O primeiro discute-se assim. – Parece que não é a fé infundida no homem por Deus.
1. –Pois, como diz Agostinho pela ciência gera-se, nutre-se, defende-se e fortifica-se em nós a fé. Ora, o que é gerado em nós pela ciência parece, antes, adquirido que infuso. Logo, não temos fé por infusão divina.
2. Demais. –O que o homem alcança, ouvindo e vendo, considera-se como adquirido por ele. Ora, ele adquire a fé vendo os milagres e ouvindo doutrina da mesma, conforme diz a Escritura: Conheceu o pai ser aquela mesma hora em que Jesus lhe dissera : Teu filho vive. E creu ele, e toda a sua casa ainda: a fé é pelo ouvido. Logo, tem a fé por aquisição.
3. Demais. –O que lhe está ao alcance da vontade o homem pode adquirir. Ora, a fé depende da vontade de quem crê, como diz Agostinho. Logo, podemos adquiri-la.
Mas, em contrário, a Escritura pela graça é que sois salvo mediante a fé, e isto não vem de vós porque é um dom de Deus.
SOLUÇÃO. –Duas condições exige a fé: ser-nos proposto o que devemos crer, para crermos explicitamente; e o assentimento ao que nos é proposto.
Pela primeira condição ela vem necessariamente de Deus. Pois, as verdades da fé, excedendo a razão humana, não são susceptíveis de contemplação pelo homem, se Deus não as revelar. Ora, a certos, como aos Apóstolos e aos profetas, Deus as revelou imediatamente; a outros, as propõe mediante pregadores da fé, como o diz a Escritura: Como pregarão eles se não forem enviados?
Em relação à segunda, isto é, ao assentimento do homem às verdades da fé, podemos considerar-lhe dupla causa. Uma inducente à fé, exteriormente, como um milagre presenciado ou a persuasão de uma pessoa, que leva a ter fé. Nem uma nem outra, porém, é causa suficiente, pois, dos que veem um mesmo milagre e dos que ouvem a mesma pregação, uns creem e outros, não. Portanto, é preciso admitir-se outra causa interior, que mova o homem, de dentro, a assentir nas verdades da fé. E essa os Pelagianos consideravam como sendo só o livre arbítrio. E diziam, por isso, que o início da fé está em nós, pois por nós mesmos nos preparamos a assentir às verdades dela. Porém a consumação da fé vem de Deus, que nos propõe o que devemos crer. Mas esta doutrina é falsa. Porque, o homem, assentindo nas verdades da fé, eleva-se acima da sua natureza, o que não pode se dar senão por um princípio sobrenatural, que move de dentro e que é Deus. Logo, a fé, quanto ao assentimento, que é o principal, no ato da mesma, vem de Deus, movendo interiormente, pela graça.

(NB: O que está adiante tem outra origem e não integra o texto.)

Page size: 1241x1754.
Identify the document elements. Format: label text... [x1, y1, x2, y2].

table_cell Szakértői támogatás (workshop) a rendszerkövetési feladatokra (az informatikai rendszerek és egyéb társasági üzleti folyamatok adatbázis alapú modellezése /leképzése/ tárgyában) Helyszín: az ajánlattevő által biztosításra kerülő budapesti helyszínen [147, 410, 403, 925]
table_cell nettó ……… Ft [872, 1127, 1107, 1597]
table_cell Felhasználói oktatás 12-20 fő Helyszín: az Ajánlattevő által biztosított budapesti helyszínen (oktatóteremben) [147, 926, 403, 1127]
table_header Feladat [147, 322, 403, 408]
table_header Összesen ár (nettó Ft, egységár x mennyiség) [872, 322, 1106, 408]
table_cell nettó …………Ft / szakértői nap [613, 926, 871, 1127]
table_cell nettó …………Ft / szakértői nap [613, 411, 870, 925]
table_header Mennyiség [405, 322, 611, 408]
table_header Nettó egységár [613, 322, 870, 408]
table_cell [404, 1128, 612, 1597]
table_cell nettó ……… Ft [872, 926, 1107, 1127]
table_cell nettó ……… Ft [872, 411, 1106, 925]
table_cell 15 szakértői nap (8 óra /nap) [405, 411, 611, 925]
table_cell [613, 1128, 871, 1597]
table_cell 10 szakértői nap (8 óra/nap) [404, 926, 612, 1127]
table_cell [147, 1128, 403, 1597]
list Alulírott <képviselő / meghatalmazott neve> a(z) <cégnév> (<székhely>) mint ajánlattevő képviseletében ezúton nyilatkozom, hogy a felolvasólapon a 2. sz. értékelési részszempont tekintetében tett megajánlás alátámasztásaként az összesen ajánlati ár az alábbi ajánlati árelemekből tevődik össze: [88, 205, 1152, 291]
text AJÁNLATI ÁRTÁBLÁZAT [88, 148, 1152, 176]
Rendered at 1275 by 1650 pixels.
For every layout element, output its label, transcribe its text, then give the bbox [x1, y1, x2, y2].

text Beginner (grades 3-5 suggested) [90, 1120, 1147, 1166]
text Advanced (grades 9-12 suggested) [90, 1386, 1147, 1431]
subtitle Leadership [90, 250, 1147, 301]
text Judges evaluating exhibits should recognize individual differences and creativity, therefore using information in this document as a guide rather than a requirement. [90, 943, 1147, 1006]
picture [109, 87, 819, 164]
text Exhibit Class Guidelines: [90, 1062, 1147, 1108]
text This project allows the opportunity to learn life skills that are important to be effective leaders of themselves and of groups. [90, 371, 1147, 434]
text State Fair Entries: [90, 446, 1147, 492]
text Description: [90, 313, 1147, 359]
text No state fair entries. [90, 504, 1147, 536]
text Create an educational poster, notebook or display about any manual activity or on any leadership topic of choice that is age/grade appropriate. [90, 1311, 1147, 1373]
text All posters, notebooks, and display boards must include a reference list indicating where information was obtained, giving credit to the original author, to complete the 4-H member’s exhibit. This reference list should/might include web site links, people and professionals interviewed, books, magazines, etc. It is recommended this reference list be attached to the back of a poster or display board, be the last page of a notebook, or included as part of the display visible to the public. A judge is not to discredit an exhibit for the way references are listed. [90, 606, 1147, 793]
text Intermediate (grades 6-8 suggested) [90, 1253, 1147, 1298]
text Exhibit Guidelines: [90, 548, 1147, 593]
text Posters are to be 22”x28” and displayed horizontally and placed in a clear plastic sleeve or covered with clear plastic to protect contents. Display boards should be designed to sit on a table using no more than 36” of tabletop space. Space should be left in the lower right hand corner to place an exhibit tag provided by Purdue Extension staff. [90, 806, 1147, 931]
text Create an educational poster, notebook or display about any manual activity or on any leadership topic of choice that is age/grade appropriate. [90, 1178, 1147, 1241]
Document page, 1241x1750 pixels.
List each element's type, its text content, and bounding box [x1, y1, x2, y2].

DONDE A RESPOSTA À PRIMEIRA OBJEÇÃO. –A ciência que obra a modo de persuasão exterior, gera e nutre a fé. Mas, a causa principal e própria da fé é a que move, interiormente, a assentir.
RESPOSTA À SEGUNDA. –A objeção feita também procede, quanto à causa, que propõe exteriormente as verdades da fé, ou que persuade a crer por palavras ou obras.
RESPOSTA À TERCEIRA. –Crer depende, sem dúvida, da vontade do crente. Mas, é necessário seja a sua vontade preparada pela graça de Deus, para poder elevar-se ao que lhe excede à natureza, como já dissemos.